Co-designer Gordon Coppuck, also responsible for McLaren race cars noted, "I was really surprised how comfortable the car was. Quite incredible when you considered that it was basically a racing car. Unfortunately it was extremely noisy; I had to wear ear muffs when I was testing it."
Less than 2,000 miles of evaluation had been completed before Bruce McLaren died at Goodwood on 2nd June, 1970, at the age of 32. Phil Kerr, a director of McLaren Racing said: "Bruce had done so much at an age when Colin Chapman and Jack Brabham were only at the beginning of their careers, it is difficult to know how much he might have achieved in later life."

The M6GT showed McLaren had the talent and ambition to become a constructor as distinguished as Ferrari. During negotiations to homologate the car for Group 4, Specialised Mouldings created the body style and laid down moulds for 50 to meet Fédération Internationale de l'Automobile (FIA) requirements. It was largely as a result of the FIA's refusal to grant homologation, that McLaren and Phil Kerr decided to use up components already on order, to create the road car.
Denny Hulme tested the M6GT at Goodwood, and lapped in 1min 14sec when his Can-Am racer was doing 1min 10sec. The racer was doing 180mph on the straight, and the GT 165mph with a moderately tuned Chevrolet engine.
When McLaren died McLaren Racing had its hands full getting over the tragedy, pulling itself together merely to survive. The project languished.

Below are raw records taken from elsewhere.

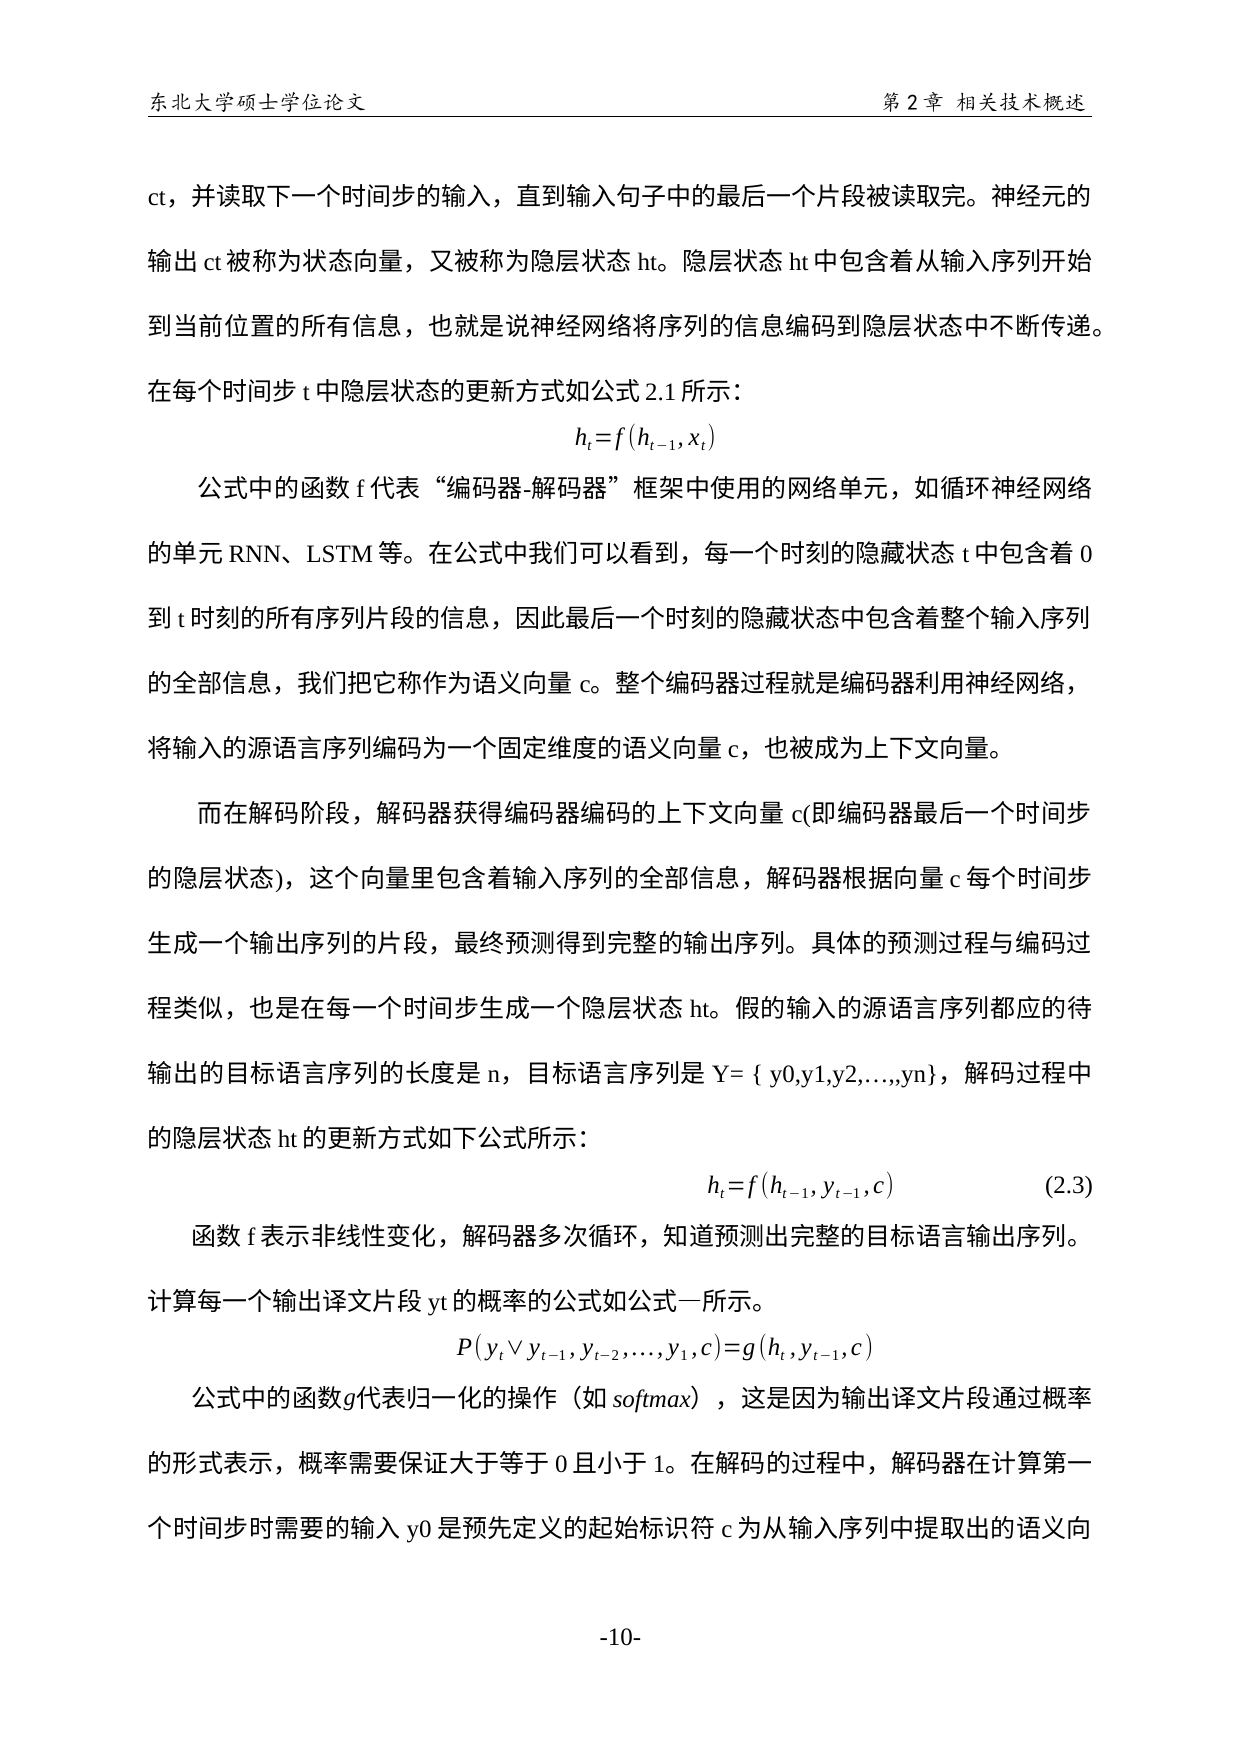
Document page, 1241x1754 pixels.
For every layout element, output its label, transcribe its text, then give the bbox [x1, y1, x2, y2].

text 函数f表示非线性变化，解码器多次循环，知道预测出完整的目标语言输出序列。计算每一个输出译文片段yt的概率的公式如公式—所示。 [148, 1202, 1092, 1332]
text 而在解码阶段，解码器获得编码器编码的上下文向量c(即编码器最后一个时间步的隐层状态)，这个向量里包含着输入序列的全部信息，解码器根据向量c每个时间步生成一个输出序列的片段，最终预测得到完整的输出序列。具体的预测过程与编码过程类似，也是在每一个时间步生成一个隐层状态ht。假的输入的源语言序列都应的待输出的目标语言序列的长度是n，目标语言序列是Y= { y0,y1,y2,…,,yn}，解码过程中的隐层状态ht的更新方式如下公式所示： [148, 779, 1092, 1169]
text 公式中的函数f代表“编码器-解码器”框架中使用的网络单元，如循环神经网络的单元RNN、LSTM等。在公式中我们可以看到，每一个时刻的隐藏状态t中包含着0到t时刻的所有序列片段的信息，因此最后一个时刻的隐藏状态中包含着整个输入序列的全部信息，我们把它称作为语义向量c。整个编码器过程就是编码器利用神经网络，将输入的源语言序列编码为一个固定维度的语义向量c，也被成为上下文向量。 [148, 454, 1092, 779]
text (2.3) [148, 1169, 1092, 1202]
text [148, 1364, 1092, 1559]
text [148, 162, 1092, 422]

Trojan used one of the spare bodies to make another one in the early 1970s, and it was eventually disposed of in the United States where it met with an accident.

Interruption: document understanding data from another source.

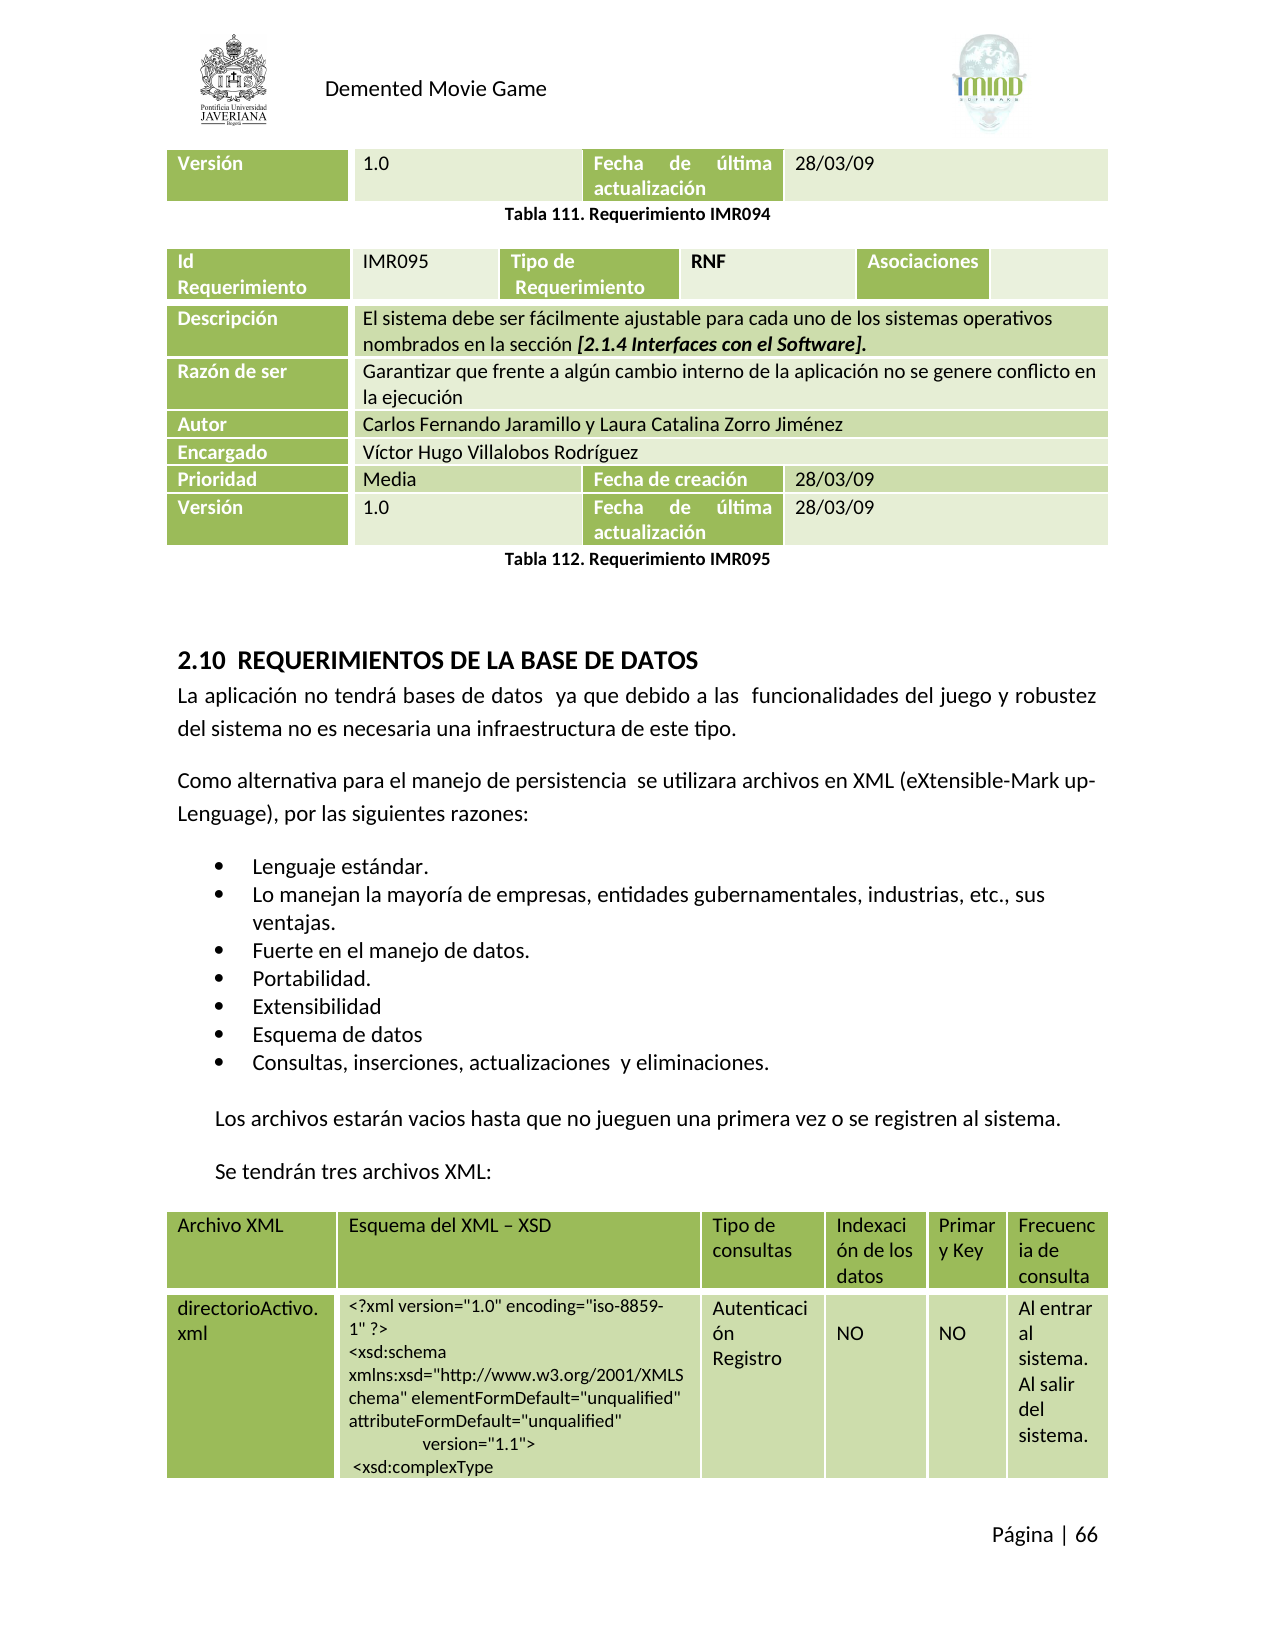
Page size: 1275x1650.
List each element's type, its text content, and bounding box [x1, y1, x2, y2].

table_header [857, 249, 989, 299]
text Tabla 112. Requerimiento IMR095 [177, 547, 1098, 570]
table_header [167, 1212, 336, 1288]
list Fuerte en el manejo de datos. [215, 936, 1098, 964]
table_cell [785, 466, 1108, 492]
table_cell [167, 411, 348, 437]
text Como alternativa para el manejo de persistencia se utilizara archivos en XML (eXtensible-Mark up-Lenguage), por las siguientes razones: [177, 767, 1098, 827]
list Extensibilidad [215, 992, 1098, 1020]
text Se tendrán tres archivos XML: [215, 1157, 1098, 1185]
list Consultas, inserciones, actualizaciones y eliminaciones. [215, 1048, 1098, 1076]
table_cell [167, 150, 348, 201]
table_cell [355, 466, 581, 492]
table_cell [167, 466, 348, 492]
picture [200, 34, 267, 126]
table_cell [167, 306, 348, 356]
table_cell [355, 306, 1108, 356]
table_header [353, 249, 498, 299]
list Lenguaje estándar. [215, 852, 1098, 880]
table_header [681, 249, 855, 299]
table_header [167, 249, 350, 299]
text La aplicación no tendrá bases de datos ya que debido a las funcionalidades del juego y robustez del sistema no es necesaria una infraestructura de este tipo. [177, 681, 1098, 742]
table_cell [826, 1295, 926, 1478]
list Lo manejan la mayoría de empresas, entidades gubernamentales, industrias, etc., sus ventajas. [215, 880, 1098, 936]
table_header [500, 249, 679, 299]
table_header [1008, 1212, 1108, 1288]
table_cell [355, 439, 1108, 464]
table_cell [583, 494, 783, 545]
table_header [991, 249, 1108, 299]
subtitle REQUERIMIENTOS DE LA BASE DE DATOS [177, 643, 1098, 677]
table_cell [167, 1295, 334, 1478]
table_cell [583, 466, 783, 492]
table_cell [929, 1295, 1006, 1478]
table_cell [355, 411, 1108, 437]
text Tabla 111. Requerimiento IMR094 [177, 203, 1098, 226]
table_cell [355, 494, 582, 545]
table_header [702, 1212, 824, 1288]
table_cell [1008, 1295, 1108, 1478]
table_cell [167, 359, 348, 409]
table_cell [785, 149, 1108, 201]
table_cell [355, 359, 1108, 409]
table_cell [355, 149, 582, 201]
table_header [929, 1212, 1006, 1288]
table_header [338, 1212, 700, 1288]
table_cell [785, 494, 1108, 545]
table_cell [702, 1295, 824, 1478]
picture [951, 34, 1033, 138]
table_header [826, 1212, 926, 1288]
list Esquema de datos [215, 1020, 1098, 1048]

Another was sold to David Prophet, who raced it in Britain, while a third built in the 1970s, based on a Trojan-made M6B tub went to a collection in Germany. Yet another passed to Phil Kerr and Denny Hulme, was flown to New Zealand and placed on exhibition until 1986, when Kerr and Hulme had it stripped down and rebuilt to remain essentially as it was when one of the most notable driver-constructors of the modern era stepped out of it at the height of his career, and at the start of its development.

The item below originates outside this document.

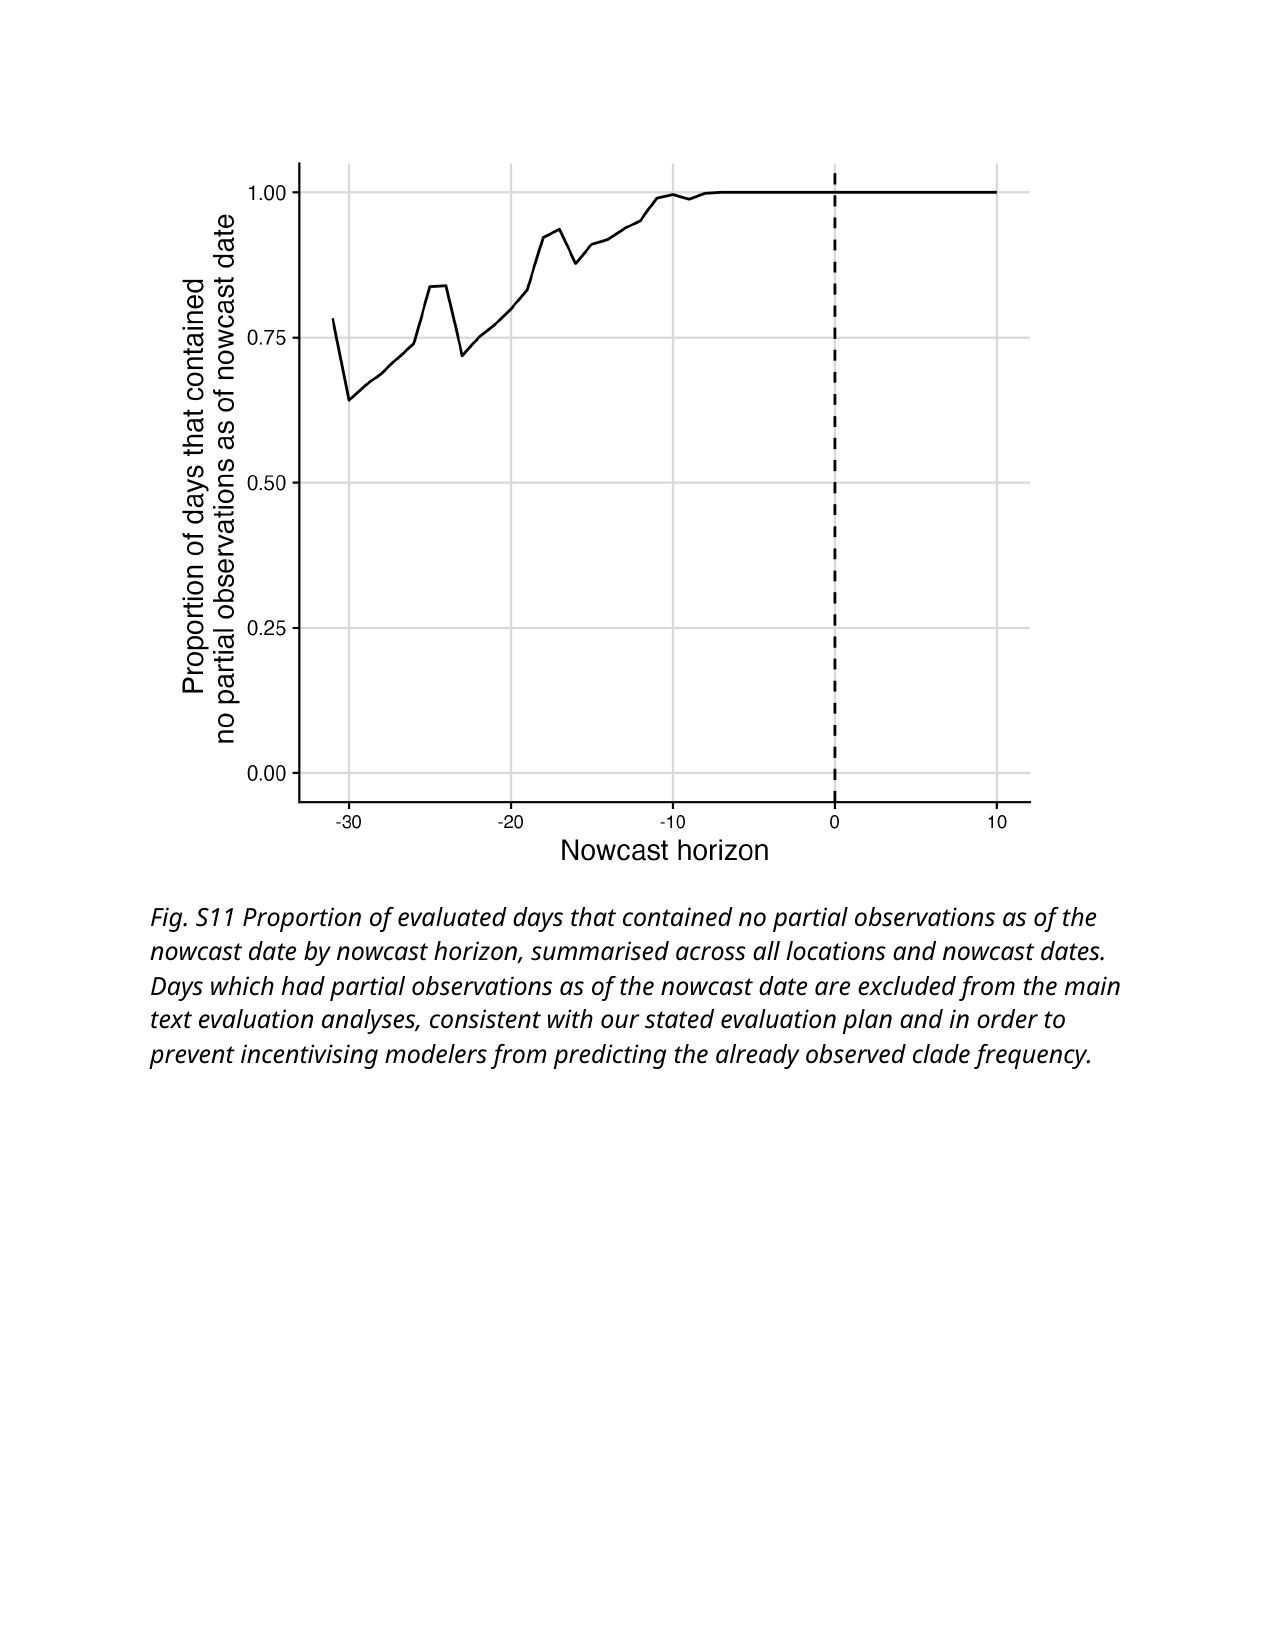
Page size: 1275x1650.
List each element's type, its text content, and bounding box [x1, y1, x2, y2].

text Fig. S11 Proportion of evaluated days that contained no partial observations as of the nowcast date by nowcast horizon, summarised across all locations and nowcast dates. Days which had partial observations as of the nowcast date are excluded from the main text evaluation analyses, consistent with our stated evaluation plan and in order to prevent incentivising modelers from predicting the already observed clade frequency. [150, 900, 1125, 1070]
picture [168, 150, 1044, 880]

Chassis number: BMR M6GT-1
Specification: Engine, Chevrolet Corvette LT1, bore 4.00in
101.6 mm, stroke 3.48in 88.39mm, 350 cu in 5,740cc in; 11:1 compression; carburettor: four-barrel Holley; 370bhp at 6,000rpm. Transmission: ZF Type 25, 5 speed 5DS-26 No:209 Chassis: Monocoque with aluminum panelling bonded and rivetted to steel bulkheads. Suspension: Unequal length upper and lower wishbones, anti-roll bar, and coil-spring shock absorber units at the front. At the back, wishbones and twin radius arms, anti-roll bar and coil spring shock absorber units. Brakes: Girling ventilated discs 12in diamater with 16-3-LA calipers and duel hydraulic circuits. Body: Reinforced polyester resin panelling. Wheels: 15 x 10.5 front 15 x 14 rear cast magnesium. Tyres: Goodyear. Dimensions: wheelbase 93.5in, track: front 52in; rear 52in, length: 155in approx, width: 68in approx, height: 41in approx, weight less fuel approx 1500lbs, 40% front 60% rear
*McLaren’s record was only broken in 2003 by Fernando Alonso, when he won the Hungarian Grand Prix at 22 years 26 days, and in 2008 by Sebastian Vettel, 21 years 73 days when he won the Italian Grand Prix.